--- Assignment ---
Omit every picture, then return the listing verbatim.
-- Provided data follows --
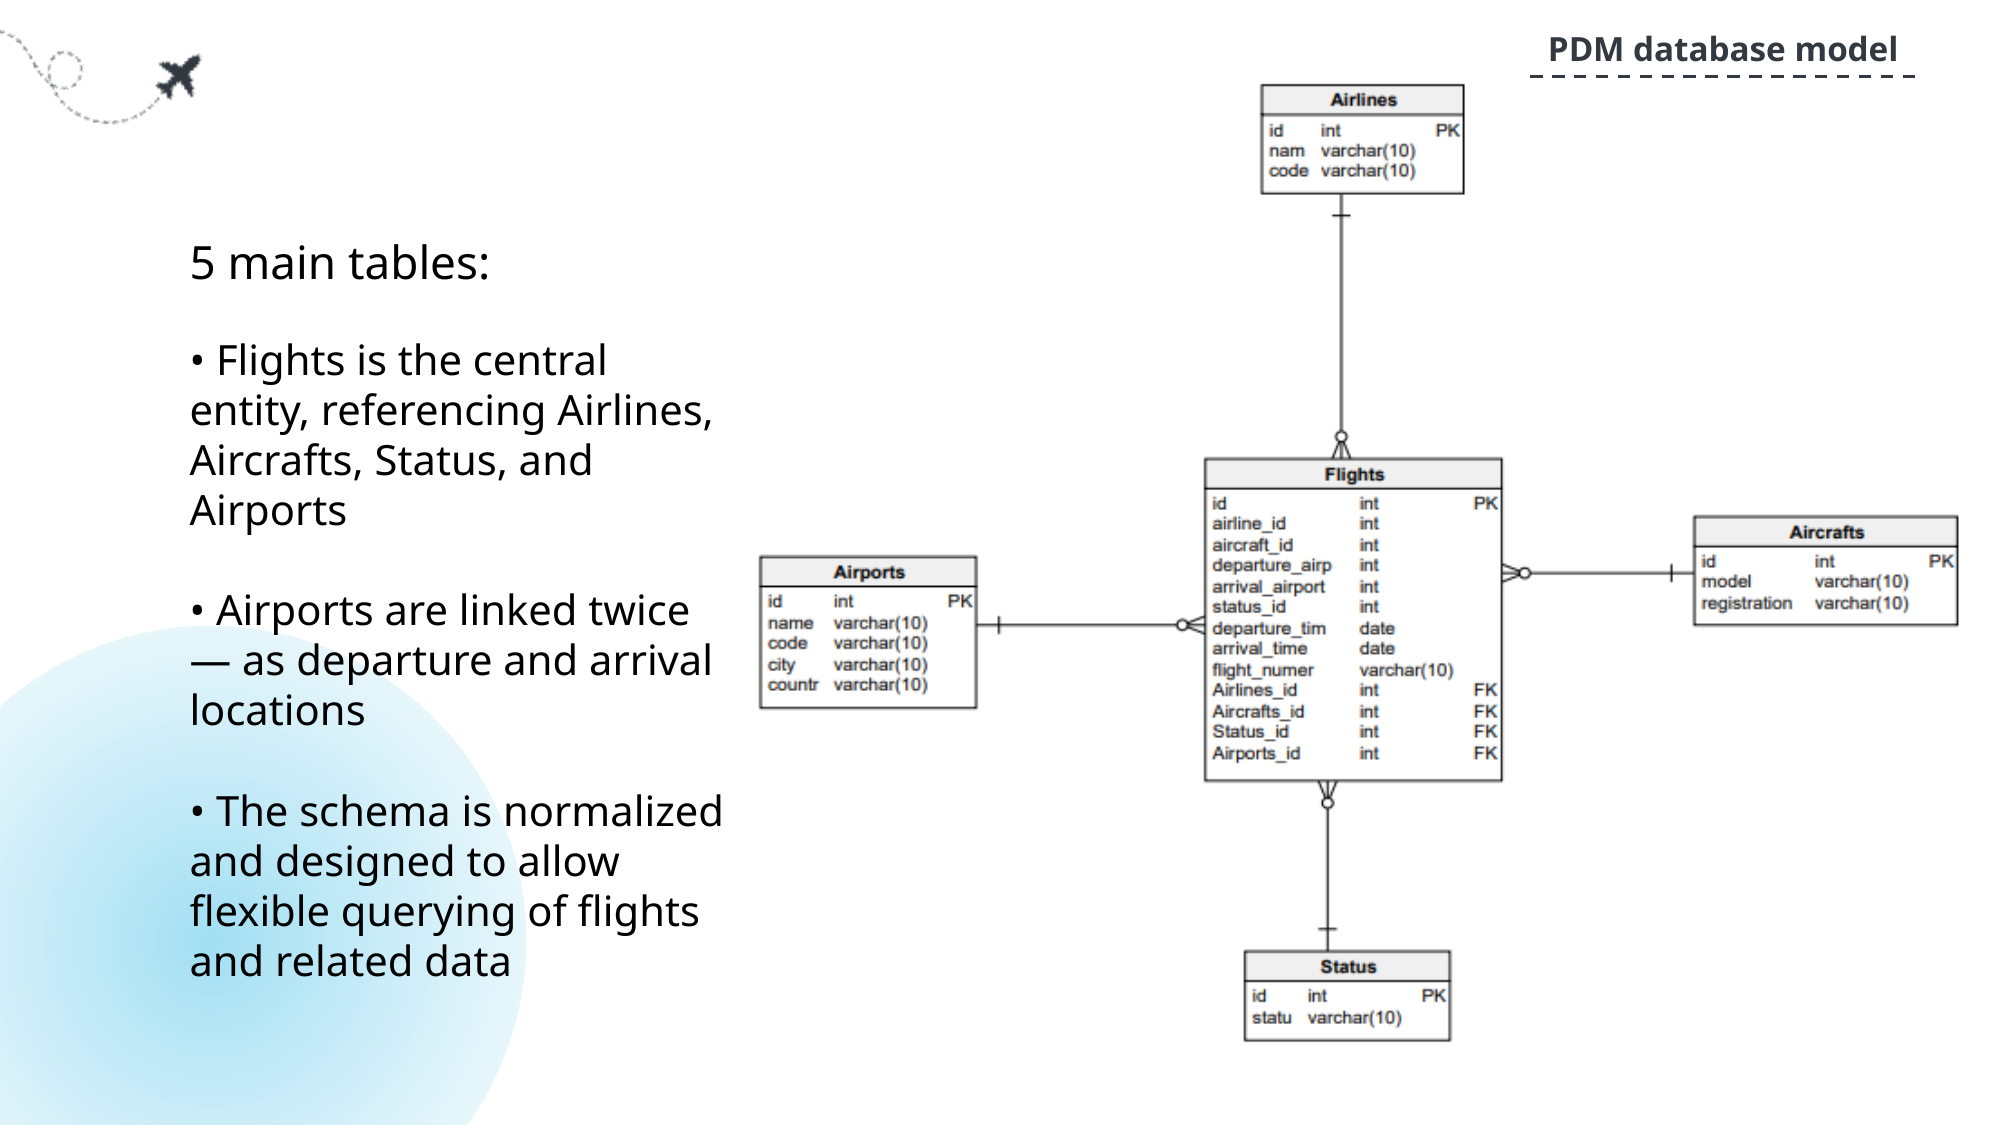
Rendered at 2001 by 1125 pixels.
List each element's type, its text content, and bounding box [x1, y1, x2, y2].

text_box 5 main tables: • Flights is the central entity, referencing Airlines, Aircrafts, Status, and Airports • Airports are linked twice — as departure and arrival locations • The schema is normalized and designed to allow flexible querying of flights and related data [174, 226, 739, 992]
text_box [0, 626, 523, 1125]
picture [0, 0, 276, 276]
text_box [1529, 20, 1918, 77]
picture [739, 62, 1986, 1062]
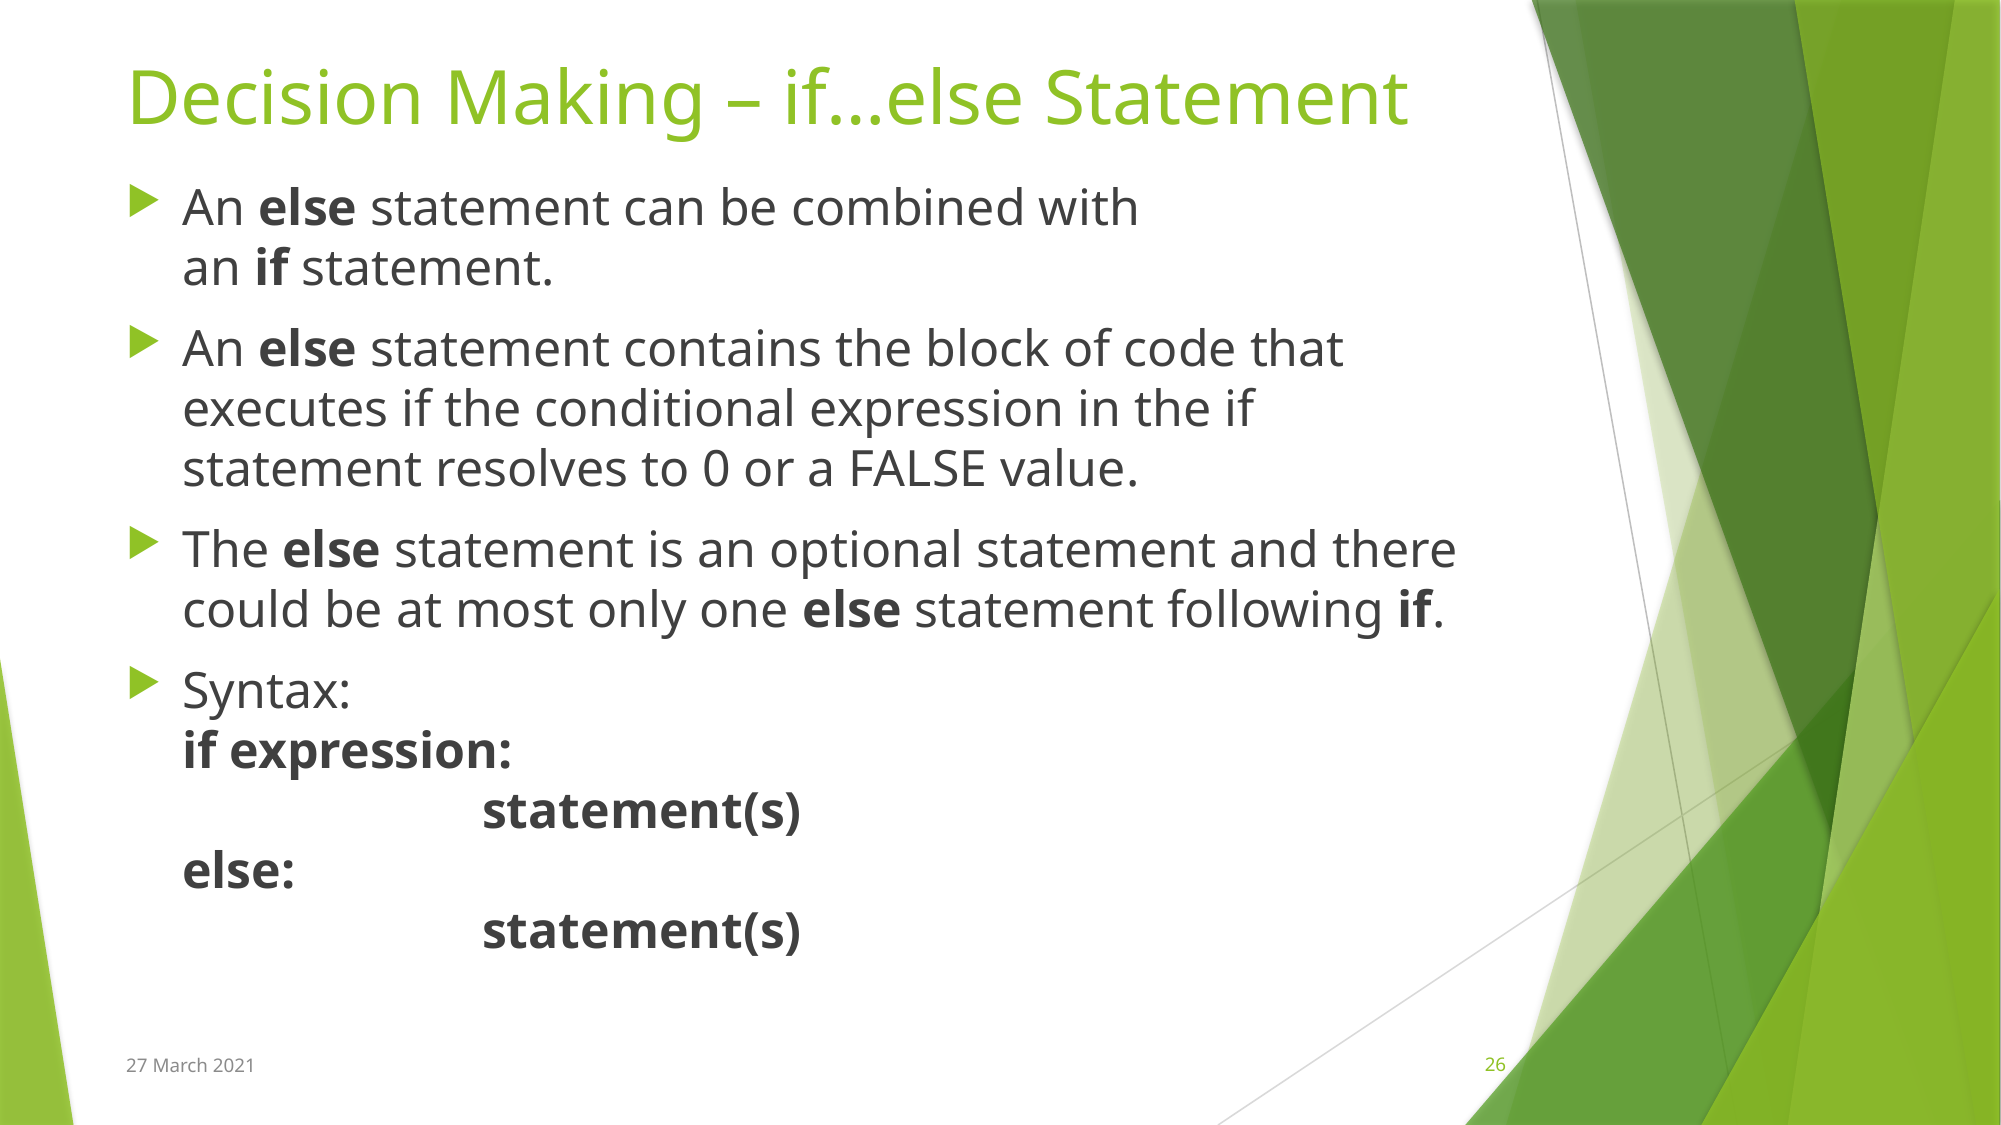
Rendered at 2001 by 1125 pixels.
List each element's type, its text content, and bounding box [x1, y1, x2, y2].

slide_number 26 [1409, 1035, 1522, 1095]
list An else statement can be combined with an if statement. An else statement contains the block of code that executes if the conditional expression in the if statement resolves to 0 or a FALSE value. The else statement is an optional statement and there could be at most only one else statement following if. Syntax: if expression: statement(s) else: statement(s) [111, 168, 1522, 1036]
footer 27 March 2021 [111, 1035, 1145, 1095]
title Decision Making – if…else Statement [111, 41, 1522, 152]
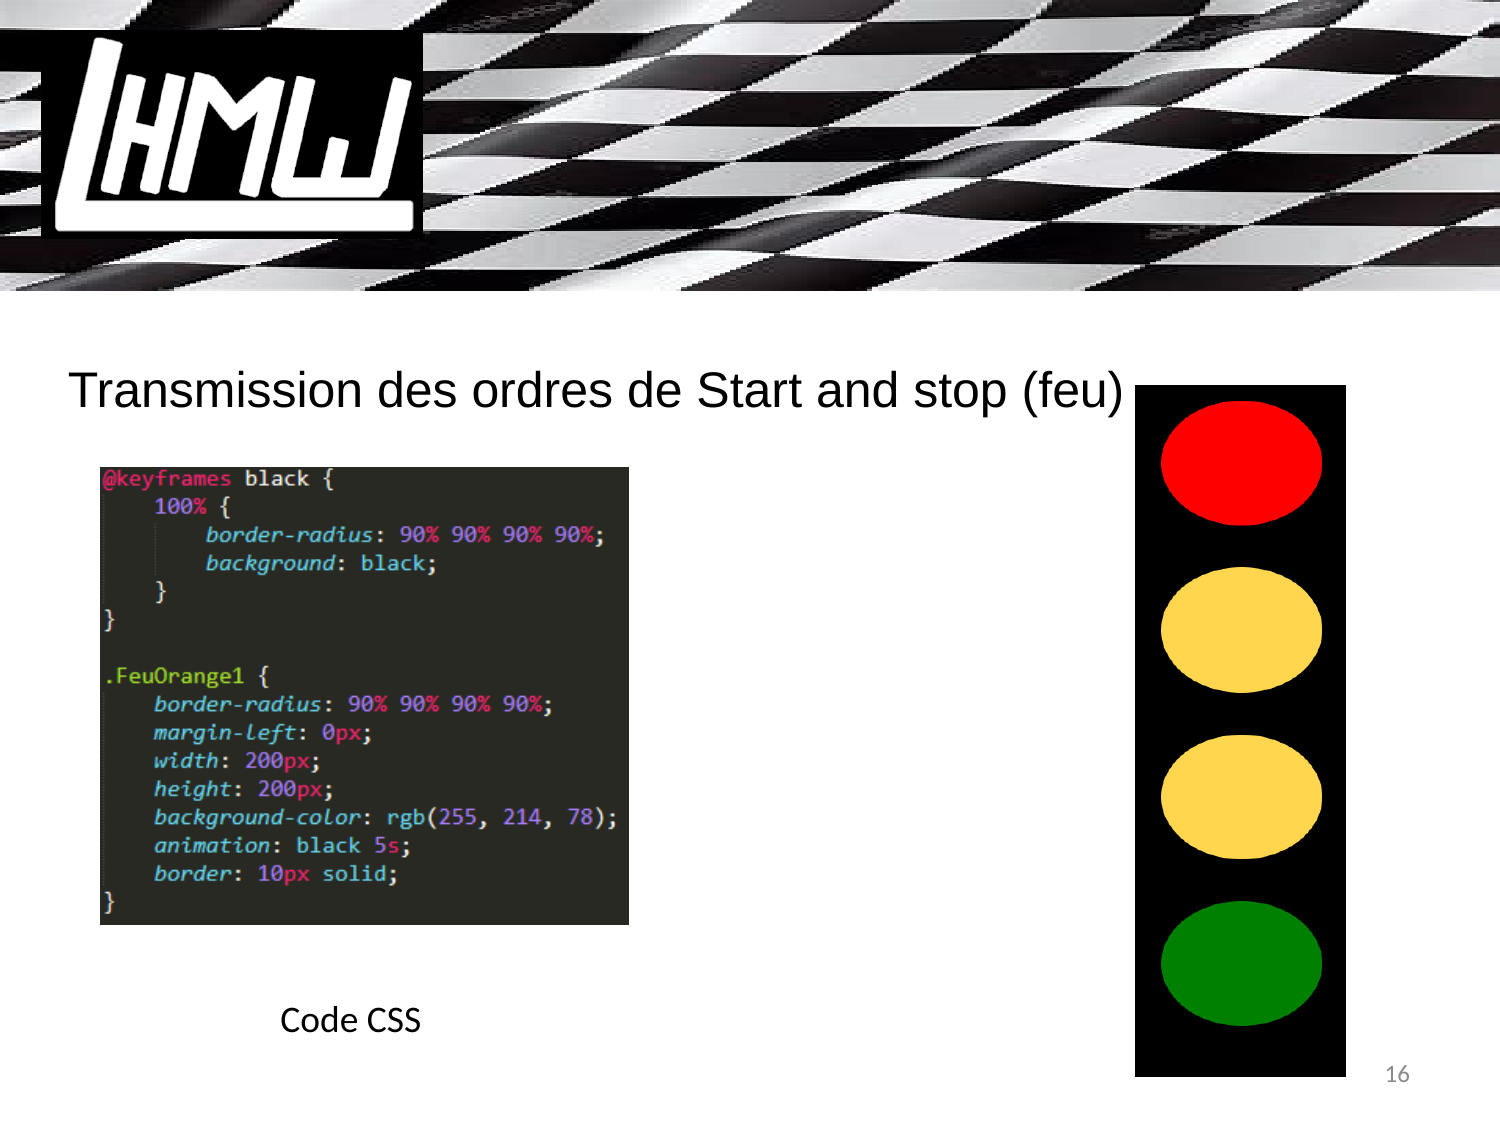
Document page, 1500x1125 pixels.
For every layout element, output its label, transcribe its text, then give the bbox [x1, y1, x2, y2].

picture [100, 467, 629, 925]
text_box Transmission des ordres de Start and stop (feu) [53, 349, 1176, 425]
text_box Code CSS [265, 987, 455, 1048]
picture [0, 0, 1500, 291]
picture [1134, 385, 1346, 1077]
text_box 16 [1074, 1042, 1425, 1103]
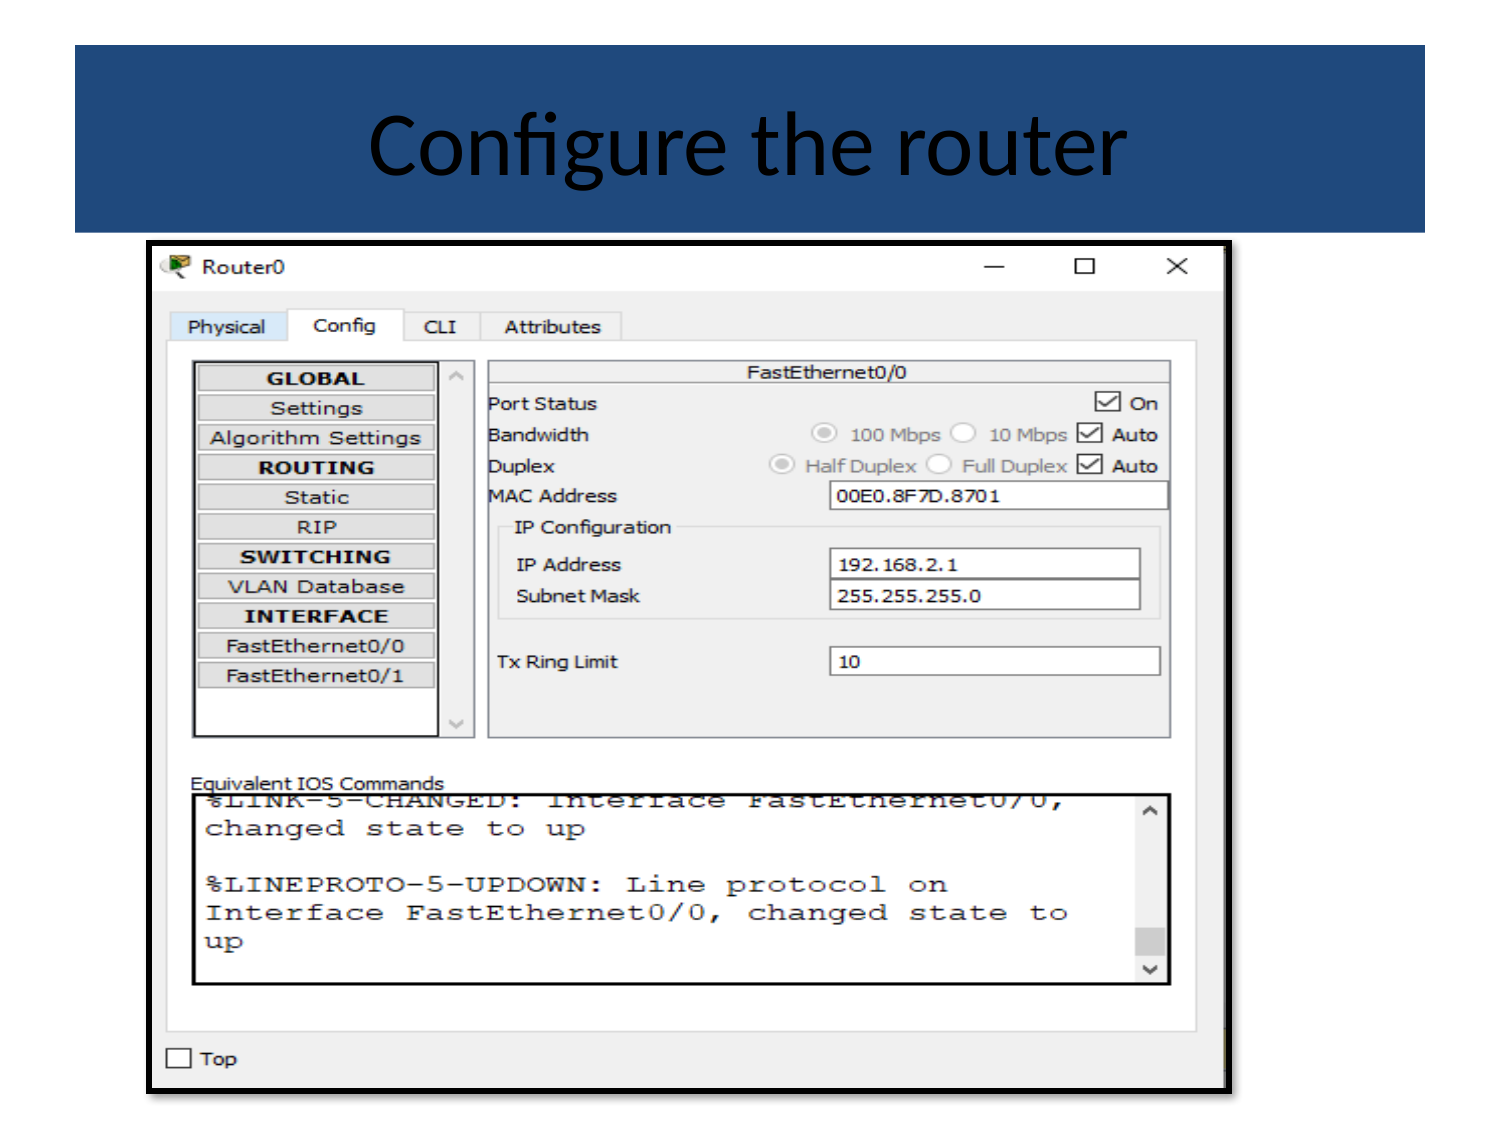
-- Provided data concluded --
--- Solution ---
Rendered at 2001 by 1125 pixels.
List each element's type, its text content, and bounding box [x1, y1, x2, y2].

text_box 5 main tables: • Flights is the central entity, referencing Airlines, Aircrafts, Status, and Airports • Airports are linked twice — as departure and arrival locations • The schema is normalized and designed to allow flexible querying of flights and related data [174, 226, 739, 992]
text_box [0, 626, 523, 1125]
picture [0, 0, 276, 276]
text_box [1529, 20, 1918, 77]
picture [739, 62, 1986, 1062]
Rendered at 2001 by 1125 pixels.
List each element's type, its text content, and bounding box [x1, y1, x2, y2].

slide_number 26 [1409, 1035, 1522, 1095]
list An else statement can be combined with an if statement. An else statement contains the block of code that executes if the conditional expression in the if statement resolves to 0 or a FALSE value. The else statement is an optional statement and there could be at most only one else statement following if. Syntax: if expression: statement(s) else: statement(s) [111, 168, 1522, 1036]
footer 27 March 2021 [111, 1035, 1145, 1095]
title Decision Making – if…else Statement [111, 41, 1522, 152]
Document page, 1500x1125 pixels.
For every layout element, output its label, transcribe its text, then give the bbox [x1, y1, x2, y2].

picture [100, 467, 629, 925]
text_box Transmission des ordres de Start and stop (feu) [53, 349, 1176, 425]
text_box Code CSS [265, 987, 455, 1048]
picture [0, 0, 1500, 291]
picture [1134, 385, 1346, 1077]
text_box 16 [1074, 1042, 1425, 1103]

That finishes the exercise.